In January, 2009 the Obama administration “officially banned” water boarding. This is a step in the right direction but the reasons behind it are not in line with what we could consider moral outrage. The administration did not ban all forms of “enhanced interrogation techniques” as would be justified, it simply banned water boarding. This enables any future president to declare that it is no longer banned and thereby condone it once again. Nor has Congress specifically classified water boarding as torture in order to prevent it in the future, this would require a simple 2/3 majority and could thereby prohibit it as well. Even the Supreme Court (that ultimate pinnacle of justice, sarcasm noted) could interpret existing anti-torture laws to include water boarding. Alas, the government has taken no REAL action to disallow its use; it has only stayed the voices of angry Americans until we forget we were even mad about it. The fact that we have to search for “legal grounds” in order to justify water boarding is ridiculous. It’s pitiful that it has come to that; we should only have to consider the moral hazard and inhumanity of it to see the error of our ways.

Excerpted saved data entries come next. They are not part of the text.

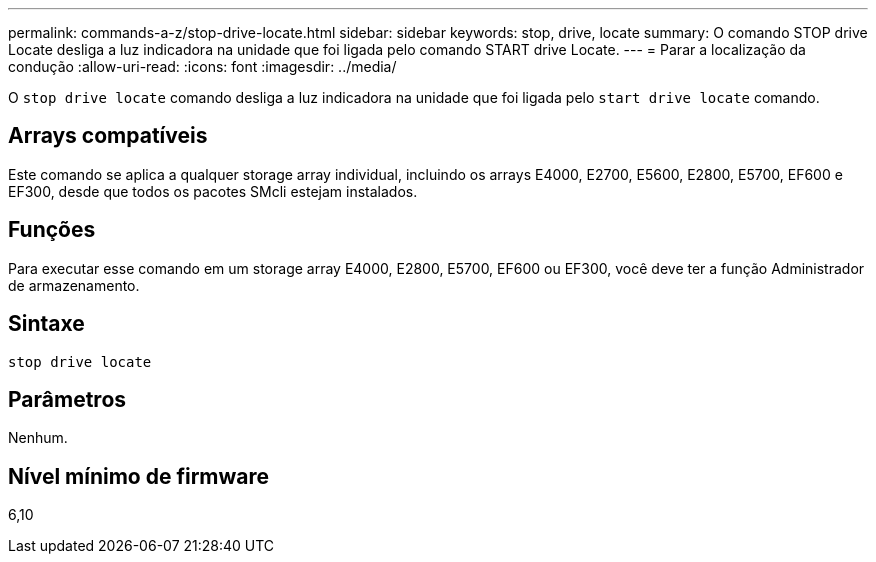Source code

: ---
permalink: commands-a-z/stop-drive-locate.html 
sidebar: sidebar 
keywords: stop, drive, locate 
summary: O comando STOP drive Locate desliga a luz indicadora na unidade que foi ligada pelo comando START drive Locate. 
---
= Parar a localização da condução
:allow-uri-read: 
:icons: font
:imagesdir: ../media/


[role="lead"]
O `stop drive locate` comando desliga a luz indicadora na unidade que foi ligada pelo `start drive locate` comando.



== Arrays compatíveis

Este comando se aplica a qualquer storage array individual, incluindo os arrays E4000, E2700, E5600, E2800, E5700, EF600 e EF300, desde que todos os pacotes SMcli estejam instalados.



== Funções

Para executar esse comando em um storage array E4000, E2800, E5700, EF600 ou EF300, você deve ter a função Administrador de armazenamento.



== Sintaxe

[source, cli]
----
stop drive locate
----


== Parâmetros

Nenhum.



== Nível mínimo de firmware

6,10
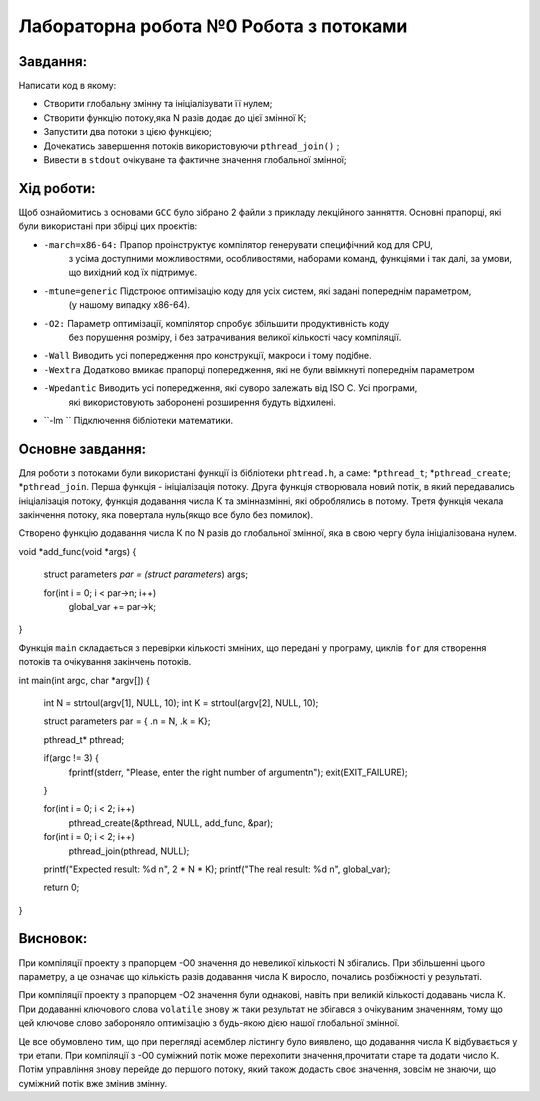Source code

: =================================================
**Лабораторна робота №0 Робота з потоками**
=================================================


**Завдання:**
--------------
Написати код в якому:

* Створити глобальну змінну та ініціалізувати її нулем;
* Створити функцію потоку,яка N разів додає до цієї змінної К;
* Запустити два потоки з цією функцією;
* Дочекатись завершення потоків використовуючи ``pthread_join()`` ;
* Вивести в ``stdout`` очікуване та фактичне значення глобальної змінної;

**Хід роботи:**
---------------

Щоб ознайомитись з основами ``GCC`` було зібрано 2 файли з прикладу лекційного занняття.
Основні прапорці, які були використані при збірці цих проєктів:

* ``-march=x86-64:``  	Прапор проінструктує компілятор генерувати специфічний код для CPU,
			з усіма доступними можливостями, особливостями, наборами команд,
			функціями і так далі, за умови, що вихідний код їх підтримує.

* ``-mtune=generic`` 	Підстроює оптимізацію коду для усіх систем, які задані попереднім параметром,
			(у нашому випадку х86-64).

* ``-O2:``		Параметр оптимізації, компілятор спробує збільшити продуктивність коду 
			без порушення розміру, і без затрачивания великої кількості часу компіляції.

* ``-Wall`` 		Виводить усі попередження про конструкції, макроси і тому подібне.

* ``-Wextra``		Додатково вмикає прапорці попередження, які не були ввімкнуті попереднім параметром

* ``-Wpedantic``	Виводить усі попередження, які суворо залежать від ISO C. Усі програми,
			які використовують заборонені розширення будуть відхилені.

* ``-lm	``		Підключення бібліотеки математики.

**Основне завдання:**
----------------------
Для роботи з потоками були використані функції із бібліотеки ``phtread.h``, а саме:
*``pthread_t``;
*``pthread_create``;
*``pthread_join``.
Перша функція - ініціалізація потоку. Друга функція створювала новий потік, в який передавались
ініціалізація потоку, функція додавання числа К та змінна\змінні, які оброблялись в потому.
Третя функція чекала закінчення потоку, яка повертала нуль(якщо все було без помилок).

Створено функцію додавання числа К по N разів до глобальної змінної, яка в свою чергу була 
ініціалізована нулем.
 
.. code-block:: C

void *add_func(void *args)
{
	struct parameters *par = (struct parameters*) args;

	for(int i = 0; i < par->n; i++) 
		global_var += par->k;
}

Функція ``main`` складається з перевірки кількості змніних, що передані у програму, циклів ``for``
для створення потоків та очікування закінчень потоків. 

.. code-block:: C

int main(int argc, char *argv[])
{
	int N = strtoul(argv[1], NULL, 10);
	int K = strtoul(argv[2], NULL, 10);

	struct parameters par = { .n = N, .k = K};

	pthread_t* pthread;

	if(argc != 3) {
		fprintf(stderr, "Please, enter the right number of argument\n");
		exit(EXIT_FAILURE);
	}	

	for(int i = 0; i < 2; i++) 
		pthread_create(&pthread, NULL, add_func, &par);
		
	for(int i = 0; i < 2; i++) 
		pthread_join(pthread, NULL);
	

	printf("Expected result: %d \n", 2 * N * K);
	printf("The real result: %d \n", global_var);

	return 0;
}

**Висновок:**
---------

При компіляції проекту з прапорцем -О0 значення до невеликої кількості N збігались. При збільшенні 
цього параметру, а це означає що кількість разів додавання числа К виросло, почались розбіжності у результаті.

При компіляції проекту з прапорцем -О2 значення були однакові, навіть при великій кількості додавань
числа К. При додаванні ключового слова ``volatile`` знову ж таки результат не збігався з очікуваним 
значенням, тому що цей ключове слово забороняло оптимізацію з будь-якою дією нашої глобальної змінної.

Це все обумовлено тим, що при перегляді асемблер лістингу було виявлено, що додавання числа К
відбувається у три етапи. При компіляції з -О0 суміжний потік може перехопити значення,прочитати
старе та додати число К. Потім управління знову перейде до першого потоку, який також додасть
своє значення, зовсім не знаючи, що суміжний потік вже змінив змінну.





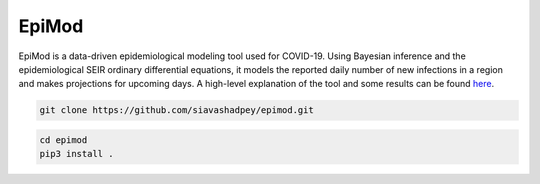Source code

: EpiMod
=========

|Build status| |Coverage| |Code Factor| 

EpiMod is a data-driven epidemiological modeling tool used for COVID-19. Using Bayesian inference and the epidemiological SEIR ordinary differential equations, it models the reported daily number of new infections in a region and makes projections for upcoming days. A high-level explanation of the tool and some results can be found `here <https://siavashadpey.github.io/projects/covid19_projections/>`_. 

.. raw:: html

        <div class="ui container">

        <h2 class="ui dividing header">Installation</h2>

                <div class="ui text container">
.. raw:: html

                    <h3 class="ui header">Clone the repository:</h3>

.. code-block:: bash

    git clone https://github.com/siavashadpey/epimod.git

.. raw:: html

                    <h3 class="ui header">Install the package:</h3>

.. code-block:: bash

    cd epimod
    pip3 install .

.. raw:: html
                </div>
        </div>               

.. |Build Status| image:: https://travis-ci.org/siavashadpey/epimod.svg?branch=master
    :target: https://travis-ci.org/siavashadpey/epimod.svg?branch=master
    
.. |Coverage| image:: https://coveralls.io/repos/github/siavashadpey/EpiMod/badge.svg?branch=master
    :target: https://coveralls.io/github/siavashadpey/EpiMod?branch=master

.. |Code Factor| image:: https://www.codefactor.io/repository/github/siavashadpey/epimod/badge
   :target: https://www.codefactor.io/repository/github/siavashadpey/epimod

For all those who may believe that seeking to prohibit these acts is “coddling terrorists” we must remember that Rule of Law MUST be carried out if we wish to be a just nation. We cannot be a just nation if we fail to bring suspected terrorists to justice through legitimate trials. Additionally, the distinction of treatment between “enemy combatants” and U.S. citizens becomes dimmer each day. We invite further acts against ourselves when we condone such immoral actions and give more cause to grow hatred for the U.S. around the world. What is required is the simple and honest admission of guilt and prosecution of those government officials and their flunkies who ordered it and carried it out. Until then we will not see justice served. Let us admit our mistakes and perhaps we may become a just nation once again.